#### TASK INPUT:
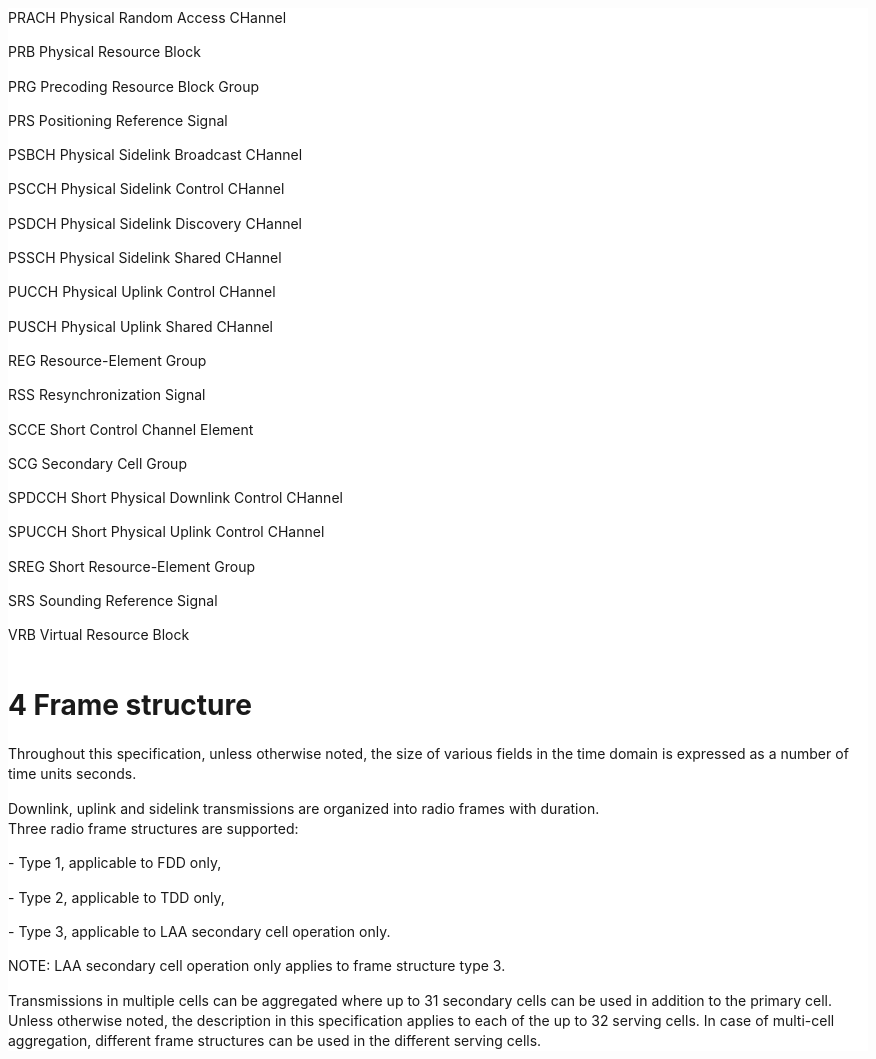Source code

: PRACH Physical Random Access CHannel

PRB Physical Resource Block

PRG Precoding Resource Block Group

PRS Positioning Reference Signal

PSBCH Physical Sidelink Broadcast CHannel

PSCCH Physical Sidelink Control CHannel

PSDCH Physical Sidelink Discovery CHannel

PSSCH Physical Sidelink Shared CHannel

PUCCH Physical Uplink Control CHannel

PUSCH Physical Uplink Shared CHannel

REG Resource-Element Group

RSS Resynchronization Signal

SCCE Short Control Channel Element

SCG Secondary Cell Group

SPDCCH Short Physical Downlink Control CHannel

SPUCCH Short Physical Uplink Control CHannel

SREG Short Resource-Element Group

SRS Sounding Reference Signal

VRB Virtual Resource Block

4 Frame structure
=================

Throughout this specification, unless otherwise noted, the size of
various fields in the time domain is expressed as a number of time units
seconds.

Downlink, uplink and sidelink transmissions are organized into radio
frames with duration.\
Three radio frame structures are supported:

\- Type 1, applicable to FDD only,

\- Type 2, applicable to TDD only,

\- Type 3, applicable to LAA secondary cell operation only.

NOTE: LAA secondary cell operation only applies to frame structure type
3.

Transmissions in multiple cells can be aggregated where up to 31
secondary cells can be used in addition to the primary cell. Unless
otherwise noted, the description in this specification applies to each
of the up to 32 serving cells. In case of multi-cell aggregation,
different frame structures can be used in the different serving cells.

#### WHAT YOU ARE ASKED TO DO:
In your copy, include no pictures, but reproduce all records exactly.

#### ANSWER BOX:
Source code

: PRACH Physical Random Access CHannel

PRB Physical Resource Block

PRG Precoding Resource Block Group

PRS Positioning Reference Signal

PSBCH Physical Sidelink Broadcast CHannel

PSCCH Physical Sidelink Control CHannel

PSDCH Physical Sidelink Discovery CHannel

PSSCH Physical Sidelink Shared CHannel

PUCCH Physical Uplink Control CHannel

PUSCH Physical Uplink Shared CHannel

REG Resource-Element Group

RSS Resynchronization Signal

SCCE Short Control Channel Element

SCG Secondary Cell Group

SPDCCH Short Physical Downlink Control CHannel

SPUCCH Short Physical Uplink Control CHannel

SREG Short Resource-Element Group

SRS Sounding Reference Signal

VRB Virtual Resource Block

4 Frame structure
=================

Throughout this specification, unless otherwise noted, the size of
various fields in the time domain is expressed as a number of time units
seconds.

Downlink, uplink and sidelink transmissions are organized into radio
frames with duration.\
Three radio frame structures are supported:

\- Type 1, applicable to FDD only,

\- Type 2, applicable to TDD only,

\- Type 3, applicable to LAA secondary cell operation only.

NOTE: LAA secondary cell operation only applies to frame structure type
3.

Transmissions in multiple cells can be aggregated where up to 31
secondary cells can be used in addition to the primary cell. Unless
otherwise noted, the description in this specification applies to each
of the up to 32 serving cells. In case of multi-cell aggregation,
different frame structures can be used in the different serving cells.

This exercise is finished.